Data extracts section start

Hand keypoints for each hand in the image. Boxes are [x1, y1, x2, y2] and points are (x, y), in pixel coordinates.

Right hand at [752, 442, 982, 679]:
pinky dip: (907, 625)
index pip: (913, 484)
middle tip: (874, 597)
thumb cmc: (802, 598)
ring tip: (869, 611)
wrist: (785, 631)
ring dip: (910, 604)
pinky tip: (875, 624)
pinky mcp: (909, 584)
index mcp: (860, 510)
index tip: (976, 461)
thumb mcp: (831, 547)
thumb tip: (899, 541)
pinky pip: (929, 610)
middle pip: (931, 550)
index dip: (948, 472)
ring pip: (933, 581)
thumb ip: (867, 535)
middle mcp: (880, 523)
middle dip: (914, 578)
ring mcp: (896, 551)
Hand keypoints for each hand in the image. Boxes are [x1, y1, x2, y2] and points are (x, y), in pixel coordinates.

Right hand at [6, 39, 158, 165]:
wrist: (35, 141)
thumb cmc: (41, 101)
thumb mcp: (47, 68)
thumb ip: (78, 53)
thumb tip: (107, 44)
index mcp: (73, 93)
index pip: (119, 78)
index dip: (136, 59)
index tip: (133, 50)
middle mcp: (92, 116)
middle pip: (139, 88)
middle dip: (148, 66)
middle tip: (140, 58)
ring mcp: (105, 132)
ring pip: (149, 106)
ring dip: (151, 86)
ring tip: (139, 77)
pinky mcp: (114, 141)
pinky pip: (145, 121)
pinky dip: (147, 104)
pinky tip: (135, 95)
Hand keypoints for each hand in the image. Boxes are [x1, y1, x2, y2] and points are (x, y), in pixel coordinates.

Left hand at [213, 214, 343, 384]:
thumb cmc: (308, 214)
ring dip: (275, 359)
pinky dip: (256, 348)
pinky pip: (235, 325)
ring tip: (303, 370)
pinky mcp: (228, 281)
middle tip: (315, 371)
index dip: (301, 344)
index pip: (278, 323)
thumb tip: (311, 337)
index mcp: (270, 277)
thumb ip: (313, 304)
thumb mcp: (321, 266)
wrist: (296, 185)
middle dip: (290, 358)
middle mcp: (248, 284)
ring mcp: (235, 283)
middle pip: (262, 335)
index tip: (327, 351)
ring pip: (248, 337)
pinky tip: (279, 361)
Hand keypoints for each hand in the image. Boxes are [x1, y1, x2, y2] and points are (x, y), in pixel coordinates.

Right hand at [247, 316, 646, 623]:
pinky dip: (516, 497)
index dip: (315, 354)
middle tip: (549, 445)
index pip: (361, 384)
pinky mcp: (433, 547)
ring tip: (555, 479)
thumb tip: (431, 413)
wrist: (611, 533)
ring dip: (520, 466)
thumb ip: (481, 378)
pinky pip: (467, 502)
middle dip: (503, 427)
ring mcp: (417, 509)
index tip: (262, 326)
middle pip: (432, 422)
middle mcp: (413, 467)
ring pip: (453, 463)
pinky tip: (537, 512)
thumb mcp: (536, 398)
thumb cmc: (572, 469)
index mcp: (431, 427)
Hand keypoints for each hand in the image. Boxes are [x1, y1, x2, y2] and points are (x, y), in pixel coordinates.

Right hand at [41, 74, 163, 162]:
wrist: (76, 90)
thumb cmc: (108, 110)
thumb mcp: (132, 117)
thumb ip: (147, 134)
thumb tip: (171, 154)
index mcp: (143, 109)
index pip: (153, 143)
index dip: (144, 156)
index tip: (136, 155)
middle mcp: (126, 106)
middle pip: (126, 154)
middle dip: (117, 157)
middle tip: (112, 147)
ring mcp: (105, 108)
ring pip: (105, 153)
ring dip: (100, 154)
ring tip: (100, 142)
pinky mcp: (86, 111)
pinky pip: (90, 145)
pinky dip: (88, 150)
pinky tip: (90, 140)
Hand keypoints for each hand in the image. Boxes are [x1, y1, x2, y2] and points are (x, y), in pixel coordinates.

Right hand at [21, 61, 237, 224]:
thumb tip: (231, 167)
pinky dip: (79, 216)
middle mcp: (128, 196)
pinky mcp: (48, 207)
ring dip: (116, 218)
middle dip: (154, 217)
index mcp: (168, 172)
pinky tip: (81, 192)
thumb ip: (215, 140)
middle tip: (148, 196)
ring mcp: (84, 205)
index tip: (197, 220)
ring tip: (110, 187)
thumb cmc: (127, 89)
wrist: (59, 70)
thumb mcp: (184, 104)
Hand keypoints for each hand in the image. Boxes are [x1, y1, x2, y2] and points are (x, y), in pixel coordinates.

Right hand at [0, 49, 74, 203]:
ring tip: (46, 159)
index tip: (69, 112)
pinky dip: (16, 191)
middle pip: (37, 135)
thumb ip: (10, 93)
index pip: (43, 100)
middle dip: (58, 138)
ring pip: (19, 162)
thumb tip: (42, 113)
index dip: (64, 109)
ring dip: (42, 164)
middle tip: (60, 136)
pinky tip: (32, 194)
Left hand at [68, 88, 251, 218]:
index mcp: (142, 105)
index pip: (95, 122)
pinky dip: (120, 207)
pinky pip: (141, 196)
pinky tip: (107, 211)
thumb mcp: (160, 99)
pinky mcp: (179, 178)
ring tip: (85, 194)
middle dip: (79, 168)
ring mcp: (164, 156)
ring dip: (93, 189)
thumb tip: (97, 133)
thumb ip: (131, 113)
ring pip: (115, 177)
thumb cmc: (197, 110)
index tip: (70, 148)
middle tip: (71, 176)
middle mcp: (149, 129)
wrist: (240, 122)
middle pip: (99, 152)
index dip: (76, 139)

Data extracts section end
Data extracts section start

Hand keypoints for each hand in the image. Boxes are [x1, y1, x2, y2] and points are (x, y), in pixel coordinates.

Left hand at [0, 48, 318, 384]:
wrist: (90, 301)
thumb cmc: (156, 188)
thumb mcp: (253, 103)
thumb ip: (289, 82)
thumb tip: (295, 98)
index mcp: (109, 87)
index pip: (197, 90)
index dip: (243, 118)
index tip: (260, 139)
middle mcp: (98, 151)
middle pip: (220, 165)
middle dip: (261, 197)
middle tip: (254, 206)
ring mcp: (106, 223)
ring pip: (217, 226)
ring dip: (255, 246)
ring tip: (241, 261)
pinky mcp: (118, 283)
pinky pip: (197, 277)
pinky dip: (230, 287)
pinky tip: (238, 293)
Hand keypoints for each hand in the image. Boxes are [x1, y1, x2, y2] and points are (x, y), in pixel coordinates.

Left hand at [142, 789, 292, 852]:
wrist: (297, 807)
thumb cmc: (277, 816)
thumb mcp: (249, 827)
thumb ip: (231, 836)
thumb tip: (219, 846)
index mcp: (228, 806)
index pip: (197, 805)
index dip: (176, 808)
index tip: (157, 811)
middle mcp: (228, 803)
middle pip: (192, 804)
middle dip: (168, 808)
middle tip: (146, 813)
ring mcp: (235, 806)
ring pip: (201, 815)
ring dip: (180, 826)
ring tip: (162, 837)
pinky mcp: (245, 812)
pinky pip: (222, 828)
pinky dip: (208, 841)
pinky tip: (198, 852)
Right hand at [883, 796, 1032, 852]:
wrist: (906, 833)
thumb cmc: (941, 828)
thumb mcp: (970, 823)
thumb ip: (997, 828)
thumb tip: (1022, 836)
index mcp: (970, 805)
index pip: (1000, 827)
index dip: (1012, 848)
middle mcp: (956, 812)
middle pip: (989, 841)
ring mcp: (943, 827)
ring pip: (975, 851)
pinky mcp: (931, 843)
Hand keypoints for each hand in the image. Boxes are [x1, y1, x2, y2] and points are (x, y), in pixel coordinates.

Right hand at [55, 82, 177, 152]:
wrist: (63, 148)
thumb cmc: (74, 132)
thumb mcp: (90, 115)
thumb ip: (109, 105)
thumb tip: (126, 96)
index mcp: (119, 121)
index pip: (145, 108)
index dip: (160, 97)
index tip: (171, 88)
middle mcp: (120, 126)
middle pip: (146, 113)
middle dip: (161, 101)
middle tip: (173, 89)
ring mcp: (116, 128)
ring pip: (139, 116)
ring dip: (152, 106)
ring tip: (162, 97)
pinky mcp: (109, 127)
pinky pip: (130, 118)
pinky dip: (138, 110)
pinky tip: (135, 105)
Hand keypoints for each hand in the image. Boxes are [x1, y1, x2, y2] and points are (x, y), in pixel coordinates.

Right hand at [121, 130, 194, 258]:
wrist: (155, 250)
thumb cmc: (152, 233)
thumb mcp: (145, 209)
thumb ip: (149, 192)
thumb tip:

Data extracts section end
Data extracts section start

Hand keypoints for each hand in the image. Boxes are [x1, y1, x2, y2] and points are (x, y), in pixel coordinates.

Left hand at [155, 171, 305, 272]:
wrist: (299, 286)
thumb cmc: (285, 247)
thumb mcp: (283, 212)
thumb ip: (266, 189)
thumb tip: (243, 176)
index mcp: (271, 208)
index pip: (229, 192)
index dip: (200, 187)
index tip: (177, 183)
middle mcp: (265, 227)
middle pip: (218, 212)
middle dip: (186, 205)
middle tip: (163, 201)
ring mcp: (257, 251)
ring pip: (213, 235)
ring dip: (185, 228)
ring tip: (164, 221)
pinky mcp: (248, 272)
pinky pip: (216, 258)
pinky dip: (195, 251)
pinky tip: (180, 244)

Data extracts section end

What needs to be done
Count the lines of the entries that hold the string "Right", then state that number and nothing more.

Exercise answer
9